We had the perfect set of data sources to create a proof of concept. We would use VMWare, Azure and AWS data sources to identify underutilized cloud resources and the M365 data source to identify inactive licenses, thereby revoking them and saving cost. In this article, we will take a look at the VMware use case. We will cover the other data sources in the following articles.
Based on this, we came up with a few dashboards. The idea is to identify either resources that are turned off, or instances where the key metric for that resource type was underperforming.
To simplify the process, we used dashboard variables wherever we could to see both the combined, as well as individual resource consumption.
For VMware, we chose three key components – hosts, datastores and guests.
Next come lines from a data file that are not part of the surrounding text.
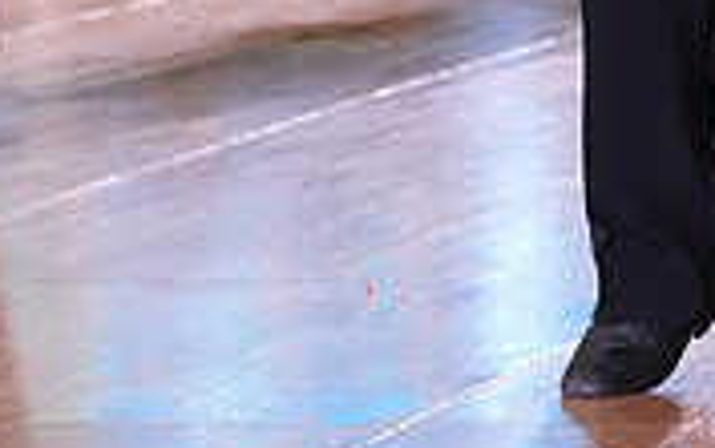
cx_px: 697
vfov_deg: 4.4
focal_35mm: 294
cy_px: -553
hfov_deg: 7.1
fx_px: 5734
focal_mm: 88
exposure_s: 1/320
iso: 5000
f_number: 5
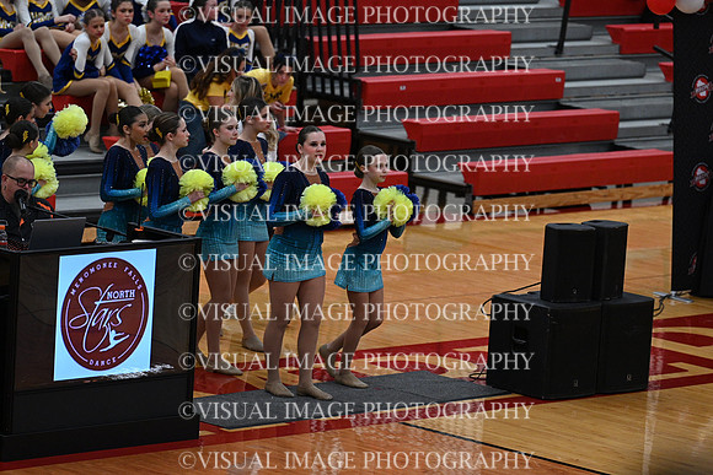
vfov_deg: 6.9
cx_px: 356
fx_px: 3962
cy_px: 238
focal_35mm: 200
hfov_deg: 10.3
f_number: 4
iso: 4000
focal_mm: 200
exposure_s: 1/400
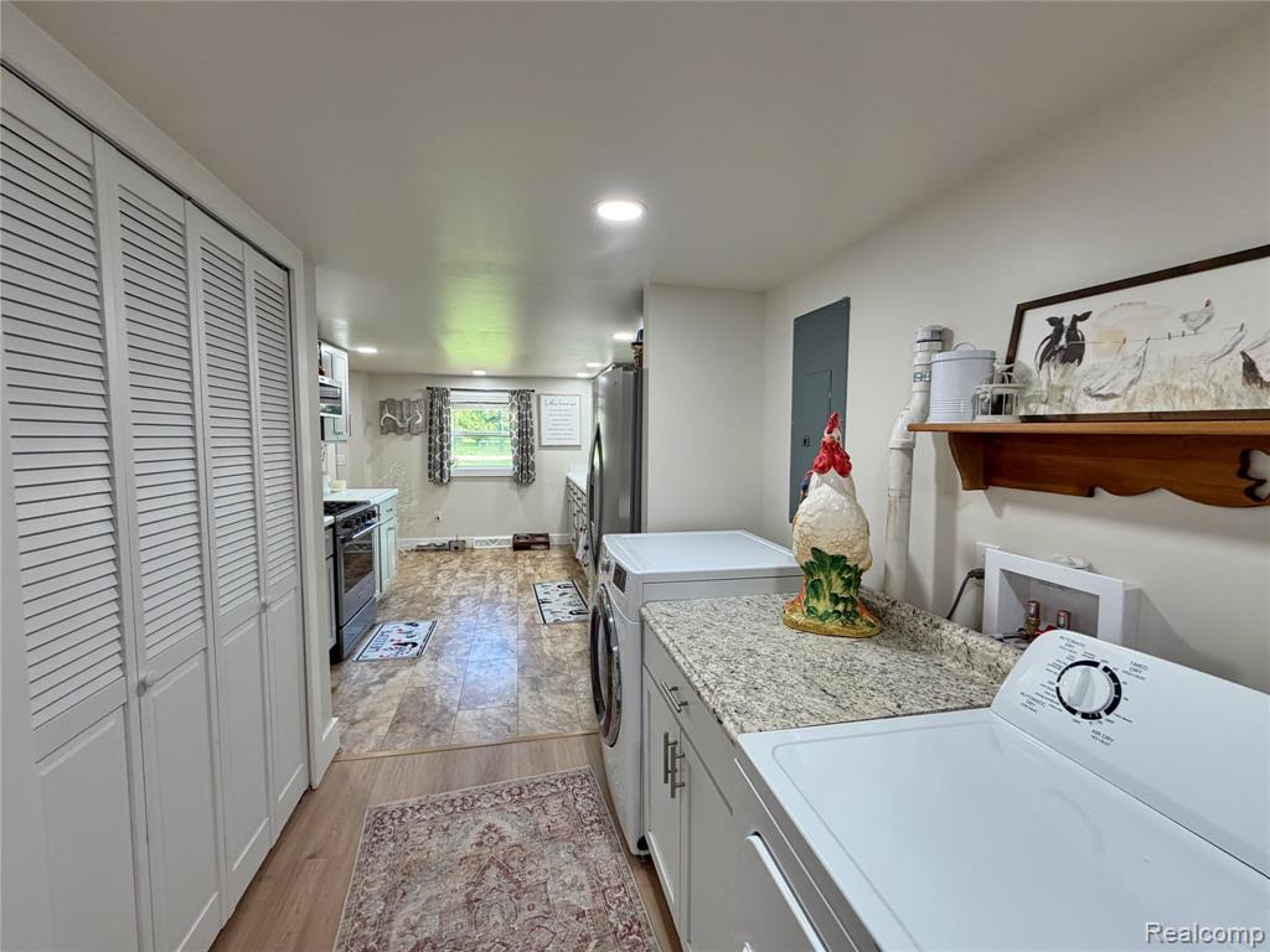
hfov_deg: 102.1
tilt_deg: -4.2
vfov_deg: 85.7
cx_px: 635
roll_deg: +2.0
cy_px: 476
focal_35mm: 14
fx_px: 514
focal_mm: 2.22
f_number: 2.2
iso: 200
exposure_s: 1/120
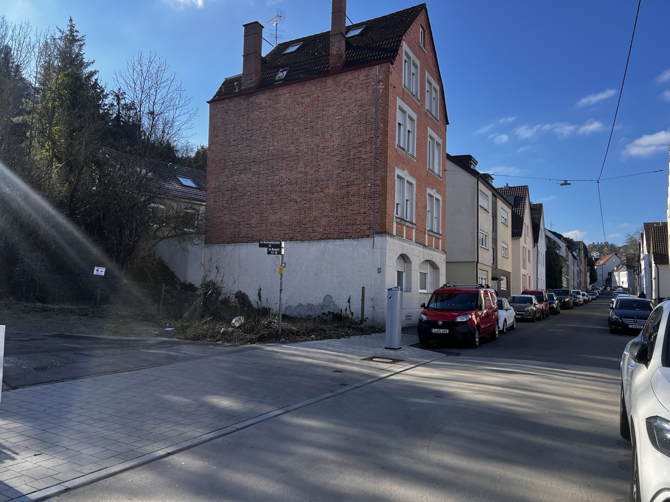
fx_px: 503
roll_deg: -1.2
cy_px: 251
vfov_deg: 53.1
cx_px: 335
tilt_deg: +4.7
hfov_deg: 67.3
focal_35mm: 26
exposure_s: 1/1645
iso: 50
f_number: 1.5
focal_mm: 5.7
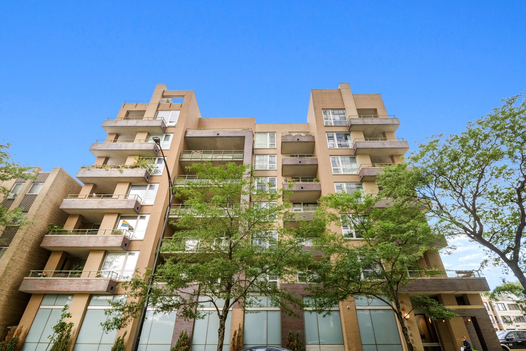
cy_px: 176
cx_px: 263
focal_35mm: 17
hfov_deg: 93.3
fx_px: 248
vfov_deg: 70.5
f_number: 8
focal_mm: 17
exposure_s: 1/40
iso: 200
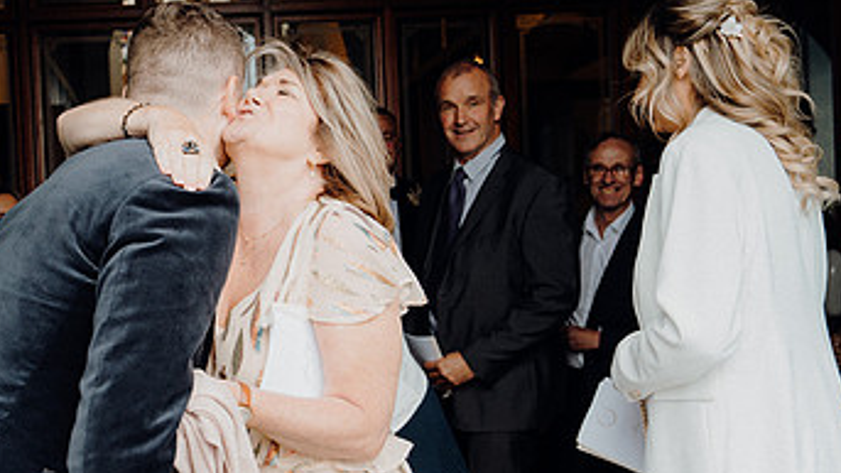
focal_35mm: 46
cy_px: 276
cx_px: 211
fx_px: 1026
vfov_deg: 25.9
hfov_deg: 43.2
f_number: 3.5
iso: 250
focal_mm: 26
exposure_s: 1/200
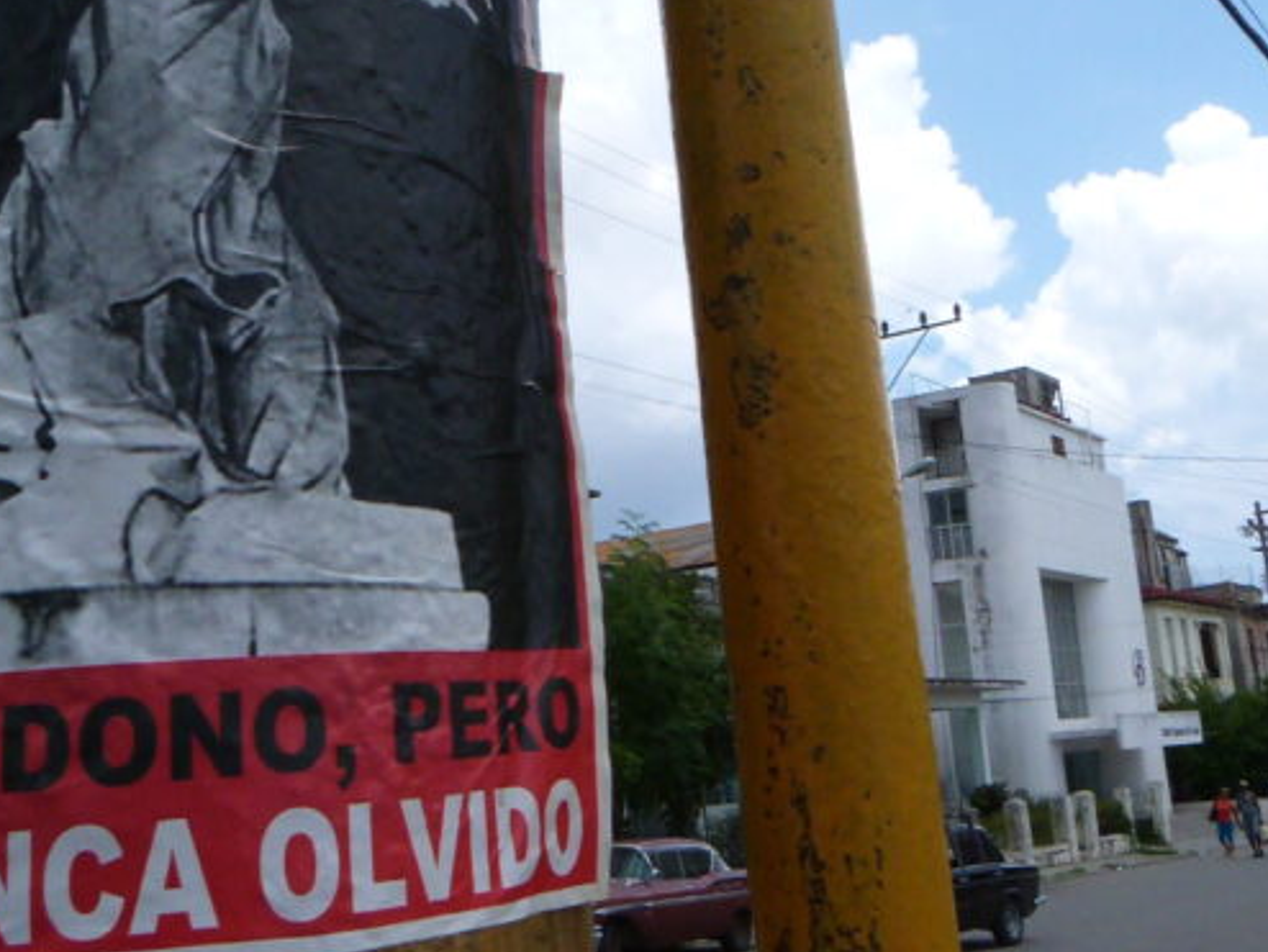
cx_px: 683
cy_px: 361
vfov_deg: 32.8
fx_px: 1613
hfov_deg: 42.9
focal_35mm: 44
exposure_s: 1/2000
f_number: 6.3
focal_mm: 5.1
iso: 500
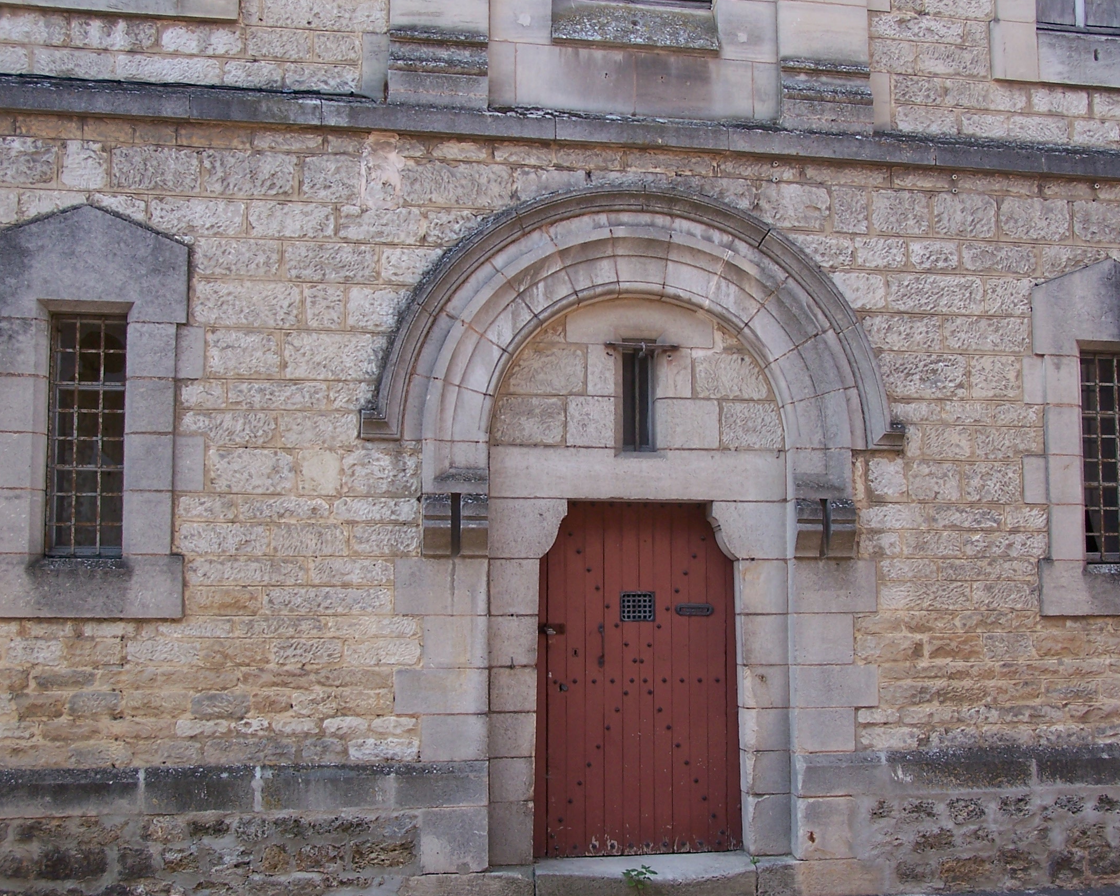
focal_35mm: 54
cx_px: 588
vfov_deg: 28.1
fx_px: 1790
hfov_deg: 34.7
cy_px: 448
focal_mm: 8.5
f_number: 3.2
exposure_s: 1/250
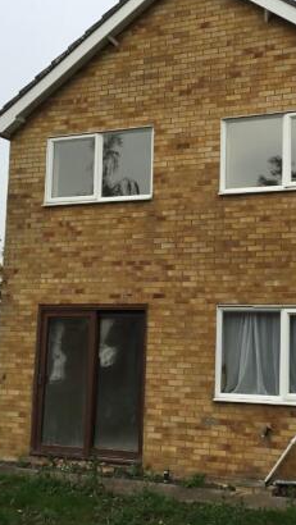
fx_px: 669
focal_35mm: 48
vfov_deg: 42.9
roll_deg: -0.3
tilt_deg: +4.6
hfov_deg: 24.4
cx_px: 251
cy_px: 254
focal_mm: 3.3
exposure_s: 1/769
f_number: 2.4
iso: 25
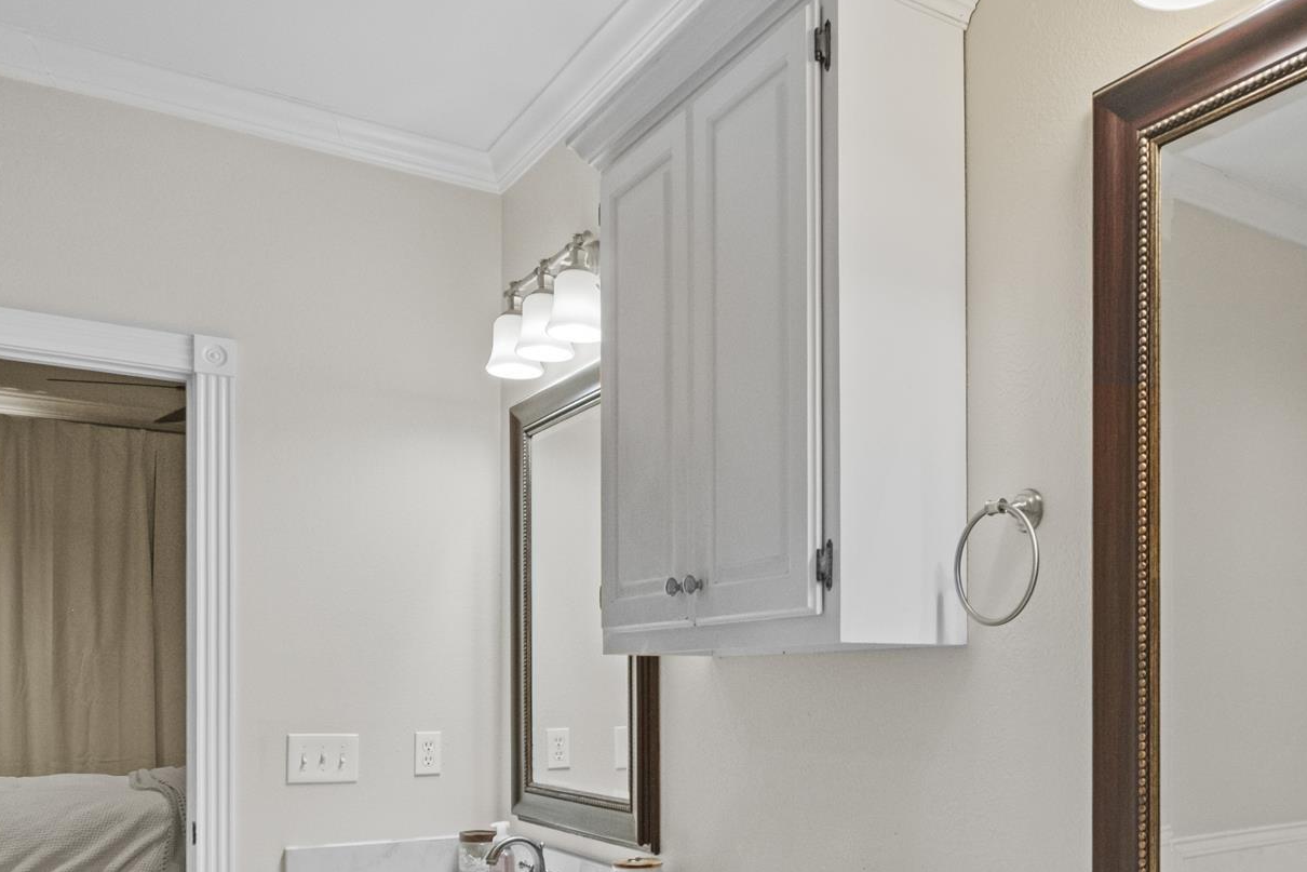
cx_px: 853
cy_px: 685
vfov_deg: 40.8
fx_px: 1126
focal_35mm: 31
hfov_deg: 59.1
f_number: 8
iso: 400
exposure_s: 1/2
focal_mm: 10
This way we could identify the wasted resources at various levels for a fuller picture.
The VMware plugin lists loads of metrics at different levels (L1-L4). All you need to do is to identify the KPIs for underutilization and display the top or bottom X number (depending on what the metric is) of resources for that KPI.
to start, we mapped a couple of key metrics for each host. These include the classic CPU, Disk and Memory usage, as well as network throughput. I also extended it a little bit by adding a tile for host properties, and a tile that uses SQL analytics to run a query to roughly calculate how much cost could be reduced as part of rightsizing based on these metrics.
As you can see, by default the dashboard is showing the aggregate of all the items in my variable collection. That can be easily changed – select the specific item you want to see and the tiles will change data accordingly. Easy.
We also plotted similar KPIs for the guest VMs as well, with an addition of a couple other metrics such as the count of all the VMs that are turned off. The tile on the top is always scoped to the top 3 VMs that are running at the lowest CPU so you can quickly identify the underperforming ones, even if new ones are added later.
Of course, you can select a specific VM or a group of them via dashboard variables as well.
Lastly, we have the datastores. Here we only have 3 tiles, all related to the same metric – disk utilization. One of them shows the total disk capacity of each datastore, and the one below it shows used disk space. For the third, we got a bit creative. I wanted to plot the percentage utilization for each of these datastores and did not see any direct metric for that. So I wrote a query to do just that using SQL analytics.
And just like that we have the percentage too!
Using these dashboards, you can already see the resources at various levels of utilization and take appropriate action proactively.
That’s all for now – happy dashboarding!